Apache Hadoop YARN is a sub-project/sub-module of Apache Hadoop, an open source project at the Apache Software Foundation (ASF). Hadoop is a very highly active community projects and YARN shares that break-neck pace of innovations. A book focused on such a rapidly evolving software is an exhausting venture. At the time of the beginning of writing of the first edition of this book, ASF released version 2.2.0. By the time of this edition’s finish, the releases already jumped by about two minor versions, which in reality have tons of new stuff that warrant additions to the book. We took 2.2.0, the first stable releases of Hadoop-2, as the snapshot for the book’s coverage and hope to frequently push out updated editions to include all the latest and greatest changes to the software.
This book is intended to provide a detailed coverage of Apache Hadoop YARN’s goals, its design and architecture and how it expands the Apache Hadoop ecosystem to take advantage of data at scale beyond MapReduce. It primarily focuses on installation and administration of YARN clusters, on helping users with YARN applications’ development and a brief coverage of new frameworks that run on top of YARN beyond MapReduce.

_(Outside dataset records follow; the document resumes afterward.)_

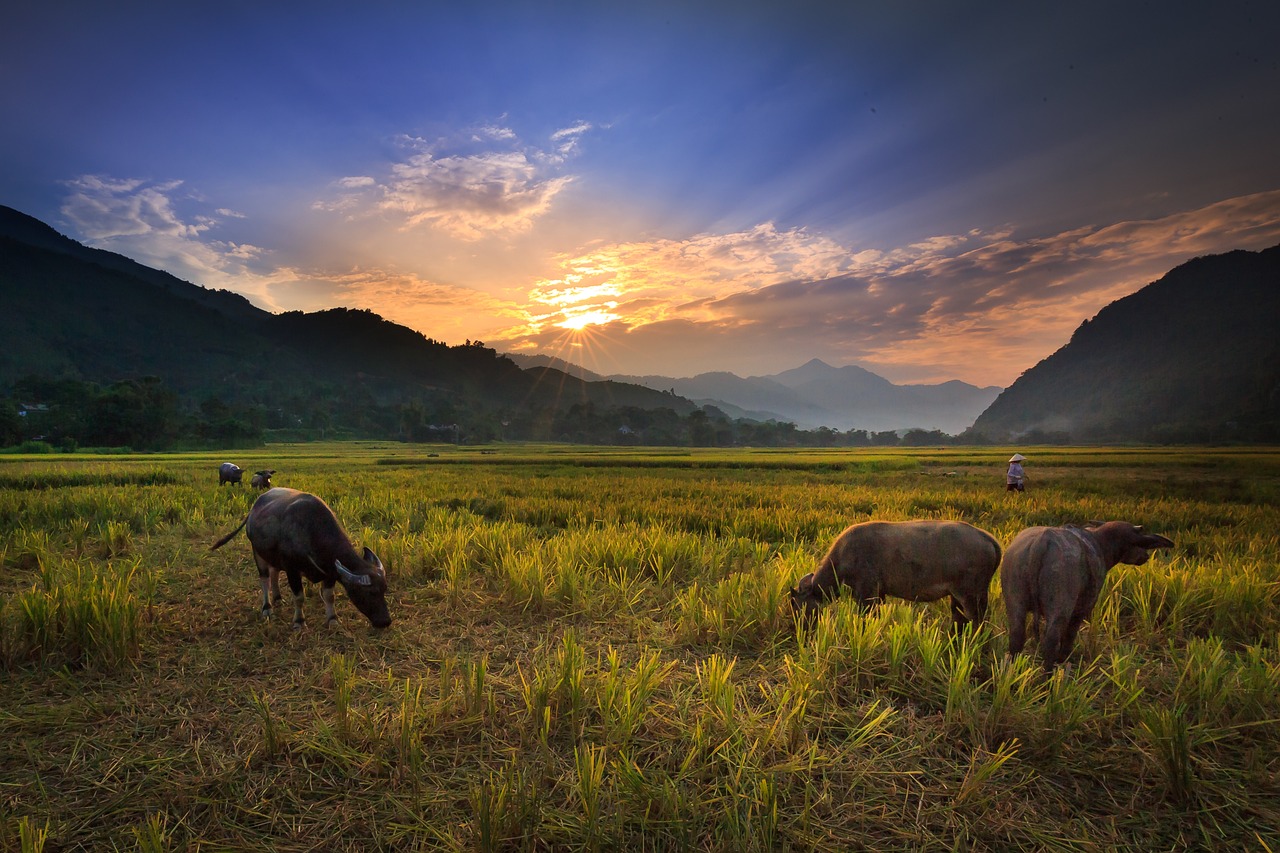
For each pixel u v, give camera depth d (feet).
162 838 8.70
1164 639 17.83
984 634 15.53
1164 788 10.52
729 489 63.31
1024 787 10.64
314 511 18.47
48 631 15.60
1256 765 11.07
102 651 15.31
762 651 16.60
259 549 18.72
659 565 24.43
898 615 16.69
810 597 18.20
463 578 23.56
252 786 10.58
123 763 11.13
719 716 12.37
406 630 18.69
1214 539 31.68
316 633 18.45
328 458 176.86
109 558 27.17
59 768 11.07
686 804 9.66
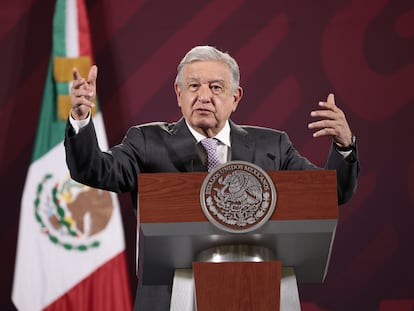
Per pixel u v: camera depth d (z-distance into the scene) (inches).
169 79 700.0
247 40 707.4
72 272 620.1
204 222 276.4
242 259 283.7
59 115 650.2
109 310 617.3
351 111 691.4
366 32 708.0
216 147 346.9
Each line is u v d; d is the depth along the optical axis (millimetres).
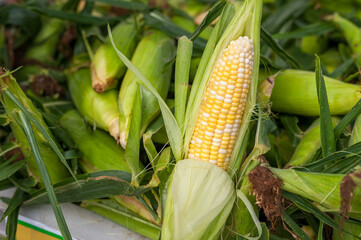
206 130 534
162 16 763
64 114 712
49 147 621
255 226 546
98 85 655
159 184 560
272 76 612
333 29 807
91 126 680
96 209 626
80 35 797
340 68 718
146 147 564
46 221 606
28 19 899
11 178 628
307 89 642
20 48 925
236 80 519
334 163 530
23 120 562
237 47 516
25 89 785
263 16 892
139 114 569
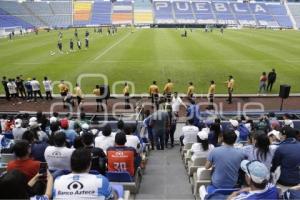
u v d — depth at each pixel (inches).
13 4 4493.1
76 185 194.7
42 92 1177.4
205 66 1505.9
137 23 4788.4
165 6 5108.3
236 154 275.6
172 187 387.5
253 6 5201.8
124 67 1486.2
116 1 5182.1
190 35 2955.2
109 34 3053.6
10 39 2738.7
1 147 457.4
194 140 487.5
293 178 295.9
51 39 2682.1
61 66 1524.4
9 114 754.8
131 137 388.2
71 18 4714.6
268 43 2338.8
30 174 254.5
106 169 337.7
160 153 559.2
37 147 347.9
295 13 5113.2
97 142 391.2
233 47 2102.6
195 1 5231.3
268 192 201.0
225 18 4950.8
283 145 298.4
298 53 1870.1
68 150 307.0
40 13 4601.4
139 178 393.4
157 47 2105.1
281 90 872.9
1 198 156.8
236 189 251.9
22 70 1457.9
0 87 1238.3
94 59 1684.3
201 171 316.8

Please note that, at this point of time, this book is not intended to be an introduction to Apache Hadoop itself. We assume that the reader has a some basic knowledge of Hadoop version 1, writing applications on top of the Hadoop MapReduce framework, and some understanding of the architecture and usage of the Hadoop Distributed FileSystem. In the future editions of this book, we hope to expand our material related to the MapReduce application framework itself and how users can think and code their own MapReduce applications.